Reputation: 37
Good Evening
Hi, everybody so i am trying to scrape images from this website
https://unsplash.com/t/wallpapers
yes, i know they do have an API, but i want to first use my coding skills then use an API.
now this is my code:
from requests_html import HTMLSession
session = HTMLSession()
url ="https://unsplash.com/t/wallpapers"
r = session.get(url)
r.html.render(sleep=3)
images = r.html.find("._2UpQX")
imglinks =[]
for image in images:
imglinks.append(image.attrs["src"])
imglinks
print(imglinks)
I am only able to get 6 links for the images :(
here is the image of the output and also the css of the said Website
Output: Output
Css of website: CSS of website
Upvotes: 1
Views: 271
Reputation: 157
I visited the website and noticed that it will render only the image present in the screen i.e, when you scroll, the above images will not be rendered any more and new ones get rendered. the no of images will also change based on the screen size.
I tried searching for how to send screen size so that we can send a bigger screen size, but I was unable to find any way to do so.
But I have one more idea, we can keep scrolling while scanning for images every time.
It works!

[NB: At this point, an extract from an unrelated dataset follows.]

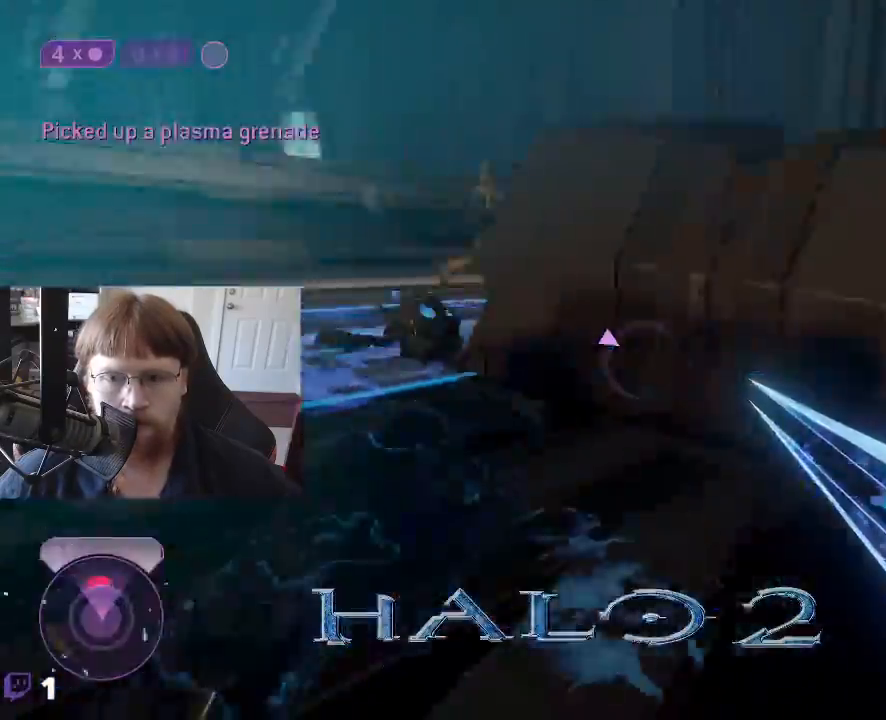
{"keys": ["w"], "events": [[150, "a", "up"], [300, "w", "down"]]}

I got 23 images running the below script (it is varying with every run actually, even I am not sure why)
from requests_html import HTMLSession
max_levels = 10
scroll_increment = 10
imglinks = set()
session = HTMLSession()
url = "https://unsplash.com/t/wallpapers"
scroll = 0
for level in range(max_levels):
print('level', level, 'scroll', scroll)
r = session.get(url)
r.html.render(scrolldown=scroll)
scroll += scroll_increment
images = r.html.find("._2UpQX")
print('new images found', len(images))
for image in images:
imglinks.add(image.attrs["src"])
print('unique images found till now', len(imglinks))
session.close()
print(imglinks)
print(len(imglinks))
I will leave it to you to explore the scroll length, no of scrolls required.
I didn't try How to Crawl Infinite Scrolling Pages using Python, but it may also help you
Upvotes: 1